Exercise. Reproduce each of the following items line for line, with no changes.

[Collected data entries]
──────────
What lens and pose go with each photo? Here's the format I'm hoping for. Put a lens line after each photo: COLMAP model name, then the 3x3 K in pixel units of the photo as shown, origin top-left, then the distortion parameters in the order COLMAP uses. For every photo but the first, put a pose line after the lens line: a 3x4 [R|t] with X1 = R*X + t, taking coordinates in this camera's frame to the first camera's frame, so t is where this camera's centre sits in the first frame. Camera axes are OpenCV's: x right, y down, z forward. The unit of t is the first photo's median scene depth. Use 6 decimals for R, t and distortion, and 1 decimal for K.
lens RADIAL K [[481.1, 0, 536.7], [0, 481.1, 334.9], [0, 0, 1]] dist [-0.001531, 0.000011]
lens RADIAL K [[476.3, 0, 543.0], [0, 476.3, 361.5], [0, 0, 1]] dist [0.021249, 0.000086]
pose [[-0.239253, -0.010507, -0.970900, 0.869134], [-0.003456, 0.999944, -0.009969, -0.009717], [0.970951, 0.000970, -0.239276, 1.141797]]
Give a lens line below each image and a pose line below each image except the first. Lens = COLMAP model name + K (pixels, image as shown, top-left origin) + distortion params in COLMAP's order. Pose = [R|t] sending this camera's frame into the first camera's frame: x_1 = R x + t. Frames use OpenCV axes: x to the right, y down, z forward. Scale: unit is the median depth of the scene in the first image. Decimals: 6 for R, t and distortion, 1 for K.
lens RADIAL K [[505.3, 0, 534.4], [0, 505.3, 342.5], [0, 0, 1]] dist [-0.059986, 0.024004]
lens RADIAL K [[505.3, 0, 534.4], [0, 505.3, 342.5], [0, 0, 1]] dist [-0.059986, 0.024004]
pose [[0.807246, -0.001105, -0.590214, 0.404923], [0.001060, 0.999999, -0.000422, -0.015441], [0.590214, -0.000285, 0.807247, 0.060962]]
──────────
Task result.
What lens and pose go with each photo? Here's the format I'm hoping for. Put a lens line after each photo: COLMAP model name, then the 3x3 K in pixel units of the photo as shown, origin top-left, then the distortion parameters in the order COLMAP uses. For every photo but the first, put a pose line after the lens line: a 3x4 [R|t] with X1 = R*X + t, taking coordinates in this camera's frame to the first camera's frame, so t is where this camera's centre sits in the first frame. Camera axes are OpenCV's: x right, y down, z forward. The unit of t is the first photo's median scene depth. Use 6 decimals for R, t and distortion, and 1 decimal for K.
lens RADIAL K [[481.1, 0, 536.7], [0, 481.1, 334.9], [0, 0, 1]] dist [-0.001531, 0.000011]
lens RADIAL K [[476.3, 0, 543.0], [0, 476.3, 361.5], [0, 0, 1]] dist [0.021249, 0.000086]
pose [[-0.239253, -0.010507, -0.970900, 0.869134], [-0.003456, 0.999944, -0.009969, -0.009717], [0.970951, 0.000970, -0.239276, 1.141797]]
Give a lens line below each image and a pose line below each image except the first. Lens = COLMAP model name + K (pixels, image as shown, top-left origin) + distortion params in COLMAP's order. Pose = [R|t] sending this camera's frame into the first camera's frame: x_1 = R x + t. Frames use OpenCV axes: x to the right, y down, z forward. Scale: unit is the median depth of the scene in the first image. Decimals: 6 for R, t and distortion, 1 for K.
lens RADIAL K [[505.3, 0, 534.4], [0, 505.3, 342.5], [0, 0, 1]] dist [-0.059986, 0.024004]
lens RADIAL K [[505.3, 0, 534.4], [0, 505.3, 342.5], [0, 0, 1]] dist [-0.059986, 0.024004]
pose [[0.807246, -0.001105, -0.590214, 0.404923], [0.001060, 0.999999, -0.000422, -0.015441], [0.590214, -0.000285, 0.807247, 0.060962]]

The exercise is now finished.